どれくらいの時間だったのか、たぶん、十五分くらいだろう。病院の中から、救急の医者や看護婦が出てきて。救急隊員から患者を受け取った。その時、難しい言葉をいろいろ言っていたが、聞こえたのは、確か、バイタルという言葉だった。その言葉は聞いたことがあったので、分かった気がしたが、とにかく、集中治療室に運ばれ、どうやら、緊急手術になるようだった。
事務員のような人が来て、
「この患者さんのお知り合いですか?」
と聞かれたので、
「ええ、同級生の妹なんです」
「緊急の連絡先とは分かりますか? 一度ご自宅には連絡してみるつもりですが、いなかった場合を考えてですね」
と言われたので、スマホを見せて教えてあげた。
急いで連絡を取っていたが、連絡はすぐに取れたようだ。
「家族の方は、すぐに見えられるそうです」
と言っていると、奥の方で輸血という言葉が聞こえた。
「AB型なんだけど、少しでもたくさんあればありがたい」
と言っていた。
それを聞いて、思わず渡良瀬が、
「あっ、僕AB型なんですけど、協力できますよ」
と答えた。
実は、その時まで、ゆかり、いや、ゆかりだけではなく、他の二人の血液型も知らなかった。だが、ここで自分がいたのも何かの縁である。
「輸血に協力するのは、当然のことだ」
と思ったのだ。
「じゃあ、お願いします。まずは、血液の適合検査をしますので、こちらへどうぞ」
と処置室の方に通されたのだ。
久しぶりに、静脈注射を打った。痛かったというよりも、何となく気持ちよかったといった方がいい。腕をまくって、血管を浮かせようと看護婦さんが、指で手を叩いた時、喧噪としたまわりの音が、しばらく消えてしまったかのように感じたからだ。

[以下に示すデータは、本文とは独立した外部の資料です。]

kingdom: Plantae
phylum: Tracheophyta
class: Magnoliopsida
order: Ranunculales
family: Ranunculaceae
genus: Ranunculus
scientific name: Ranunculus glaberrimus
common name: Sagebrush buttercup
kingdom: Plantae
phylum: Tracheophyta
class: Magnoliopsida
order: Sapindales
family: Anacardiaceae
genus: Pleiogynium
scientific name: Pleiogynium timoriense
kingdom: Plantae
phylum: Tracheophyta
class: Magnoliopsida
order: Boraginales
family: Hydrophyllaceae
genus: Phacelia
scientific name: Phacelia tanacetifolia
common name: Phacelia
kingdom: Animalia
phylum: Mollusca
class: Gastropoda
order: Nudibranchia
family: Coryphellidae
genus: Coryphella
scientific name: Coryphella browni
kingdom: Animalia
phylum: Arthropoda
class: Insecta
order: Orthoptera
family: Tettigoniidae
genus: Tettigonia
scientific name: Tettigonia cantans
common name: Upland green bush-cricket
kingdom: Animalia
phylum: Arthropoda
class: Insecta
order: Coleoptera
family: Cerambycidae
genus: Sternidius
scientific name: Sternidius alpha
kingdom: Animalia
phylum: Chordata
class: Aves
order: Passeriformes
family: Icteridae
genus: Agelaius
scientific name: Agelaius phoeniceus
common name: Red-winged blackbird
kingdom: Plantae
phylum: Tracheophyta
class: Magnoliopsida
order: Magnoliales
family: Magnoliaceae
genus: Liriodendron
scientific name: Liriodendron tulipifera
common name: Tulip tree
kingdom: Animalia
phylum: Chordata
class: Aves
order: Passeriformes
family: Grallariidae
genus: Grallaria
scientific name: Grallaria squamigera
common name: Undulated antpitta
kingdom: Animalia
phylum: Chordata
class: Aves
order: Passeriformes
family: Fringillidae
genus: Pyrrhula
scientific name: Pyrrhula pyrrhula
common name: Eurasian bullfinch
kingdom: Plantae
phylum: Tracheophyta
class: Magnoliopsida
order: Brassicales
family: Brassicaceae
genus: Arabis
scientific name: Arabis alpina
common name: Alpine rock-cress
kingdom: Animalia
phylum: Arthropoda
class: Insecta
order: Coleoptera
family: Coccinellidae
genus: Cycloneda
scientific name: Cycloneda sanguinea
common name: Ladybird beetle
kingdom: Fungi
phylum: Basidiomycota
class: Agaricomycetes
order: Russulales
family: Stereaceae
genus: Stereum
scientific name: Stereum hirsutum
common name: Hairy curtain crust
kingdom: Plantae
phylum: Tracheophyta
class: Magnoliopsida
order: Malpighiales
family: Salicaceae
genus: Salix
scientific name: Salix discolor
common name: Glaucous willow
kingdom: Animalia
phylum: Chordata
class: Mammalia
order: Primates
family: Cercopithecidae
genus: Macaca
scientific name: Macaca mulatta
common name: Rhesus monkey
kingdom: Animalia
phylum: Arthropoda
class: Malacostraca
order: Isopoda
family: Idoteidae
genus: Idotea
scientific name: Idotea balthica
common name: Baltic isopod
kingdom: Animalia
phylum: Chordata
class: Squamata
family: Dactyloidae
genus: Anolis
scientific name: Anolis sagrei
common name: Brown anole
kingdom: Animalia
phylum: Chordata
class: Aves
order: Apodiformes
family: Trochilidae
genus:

針が入ってきた時も、一瞬、チクッとしたが、身体が少し熱くなっているのか、血液が抜けて行く時、スーッとする感覚だった。
2,3本抜かれたので、少し、横になっているように言われた。
「緊急手術の方、もうすぐ始まります」
と言われ、少しずつ、頭がボーっとしてきた。
それを見た看護婦が、
「大丈夫ですか? 輸血できそうですか?」
と聞いてくるので、
「ええ、大丈夫です」
と答えた。
そもそも、輸血はおろか、献血すらしたことがない。まあ、まだ高校生なので無理もないことかと思ったが、そういえば、周りの同級生の男の子は、結構、献血に行ったという話をしていたのを思い出した。
最初は、
「二十歳の献血」
というポスターがあったので、それを思い出したのだ。
「あなたの場合は、まだ17歳ですので、採血は200CCまでとなりますので、そのつもりでいてくださいね」
という話をされたが、たぶん、このあたりから、半分意識は朦朧としていた気がする。
ゆかりが緊急手術を受けている間、渡良瀬は、別室で採血された。時間としては、数分だったのだろうが、気が付けば、気持ちがいいと思っているうちに、眠っていたのかも知れない。
気が付けば、喧噪とした雰囲気はなくなっていた。
「ここは、どこなんだ?」
と、目が覚めたが、身体を動かすことができなかった。
意識が戻ってくるうちに、
「そうか、ここは救急病院で、輸血の手伝いをしたんだ」
というところまで意識が戻ってくると、
「そうだ、ゆかりはどうしたんだ?」
と、今まで動かないと思った身体が、いきなり反応して、ビクッとなったかのように、反射的に飛び起きた。